At the age of 27, Raimund Girke decided that the colour white was to play a central role in his art. He felt that other colours would obstruct one’s feelings towards the calmness of the continuous changes in nature. He described his painting as a clear reaction to the visual stimulus satiation and as an attempt to take the observer to a new level of concentration. As he stated in 1965 in one of his writings: “White demands meditation.” During the decades that followed, he remained within the basic paradigm of controlled geometric abstraction, but instead of musing on non-visible, spiritual or conceptual phenomena, he explored fundamental physical phenomena such as light, motion, rhythm and vibration. In an exhibition text written in 1960, he elaborated on his focus:
Polychromy prevents colour from making an impact, given the constant competition, whereas the restriction of the colour scale enables one colour to manifest its full intensity. The brightest colour, the most luminous and intense colour, is white. White is the Queen of Colours; for colours are the “actions of the light” (Goethe) and white is the colour most akin to the light. Black and grey intensify white, supporting it, while playing only a subordinate role themselves. They modulate white in its infinitesimal nuances, causing it to vibrate and imbuing the colour over the whole picture surface with continuous movement, and thus with life.

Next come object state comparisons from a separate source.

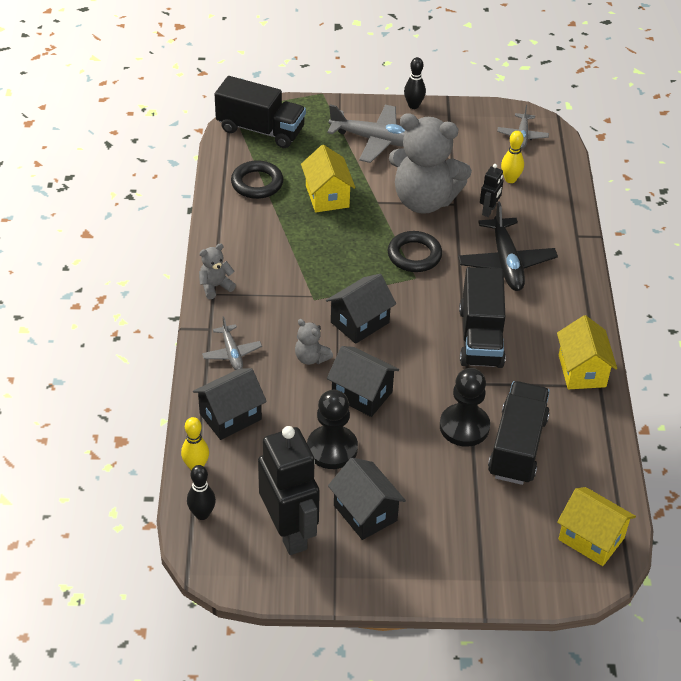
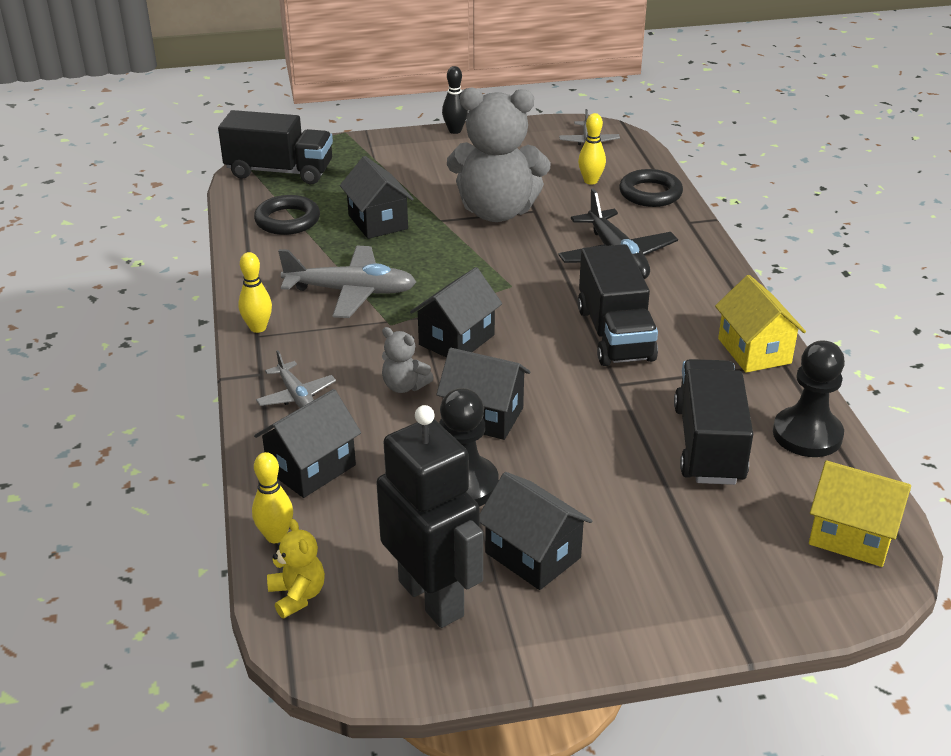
camera: 10 degrees left, 10 degrees down
(202, 514) = (297, 595): black bowling pin -> yellow teddy bear
(215, 286) = (258, 328): grey teddy bear -> yellow bowling pin
(327, 196) = (378, 222): yellow house -> black house
(376, 140) = (421, 165): grey plane -> grey plane (351, 291)
(414, 255) = (503, 264): black ring -> black ring (650, 193)
(464, 427) = (631, 432): black pawn -> black pawn (807, 434)
(489, 210) = (577, 211): black robot -> none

It is of little surprise then that the best art for him was the “absolute reduction to the essence”. Throughout his life he was fascinated by the “high aesthetics and intensity of (…) simplicity”. This fascination led to signature elements like a repetition of gestural brushstrokes and subdued structures and a tension between sobriety and emotion. Despite the apparent calm, there is movement and despite the seeming superficiality, there is depth. All those elements in turn resulted in a remarkable continuity in his body of work. Something Girke himself noted in an interview that took place in late 2001:
It seems to me that the 1980s had a parallel in my early 1950s phase, where there are also stronger contrasts and movements, where the unanticipated, imponderables, also slip in and are accepted. I’m inclined to believe that since the early 1990s I’ve been going through another phase where I’m increasingly referencing my paintings of the early 1960s and 70s, where the paintings are becoming more tranquil again, more cohesive, more open-ended and yet more unified, where the colour or pictorial field is not ploughed up by brushstrokes. (…) I believe that right now my paintings are again imbued with a largesse, a certain tranquillity and peace.
An almost monochrome-white picture design with the finest differentiation in colour and light reached its peak in his works of the 1970s, of which those for Documenta 6 in 1977 are best known. His compositions, which had been rhythmitized and full of gestures onto that point, became maze-like, clearly structured image fields. In order to attain a subtle shading of white’s nuances, Girke switched brush and spatula for an airbrush with which he sprayed a haze of paint onto his canvases. Whereas the personal flow was almost absent in these serial, structural arrangements of the 1970s, the gestural moment of the brush stroke was intensified anew in the 1980s and 1990s, as was the scope of his palette. The selection of works currently on view in our gallery focuses on serene and soothing paintings from these phases: the silky opacity of Untitled (1971) darkens in the grey of Untitled (1980) and in that same year and later on we see the return of thicker, vertical brushstrokes. Girke's practice was dynamic and it’s his painterly signature and brushwork that injected vivacity into the calmness of his abstract works.
Raimund Girke was born in 1930 in the Lower Siesian town of Heinzendorf. He grew up in Reichenbach until his family was deported in 1946, as the territory became part of Poland, after which they settled in the vicinity of Osnabrück. From 1951 until 1952 he studied at the Werkkunstschule in Hannover and subsequently attended the Staatlichen Kunstakademie in Düsseldorf until 1956. Even early on, he enjoyed great success: in 1959 he received the city of Wolfsburg’s prize for painting and in 1962 he was awarded the Kunstpreis der Jugend in Stuttgard. Between 1966 and 1971 he taught at the Werkkunstschule in Hannover before following a call to the Hochschule der Künste in Berlin. Girke lived and worked in Cologne and Berlin until he passed away in 2002. Today, his work can be found in several public collections in Germany and abroad.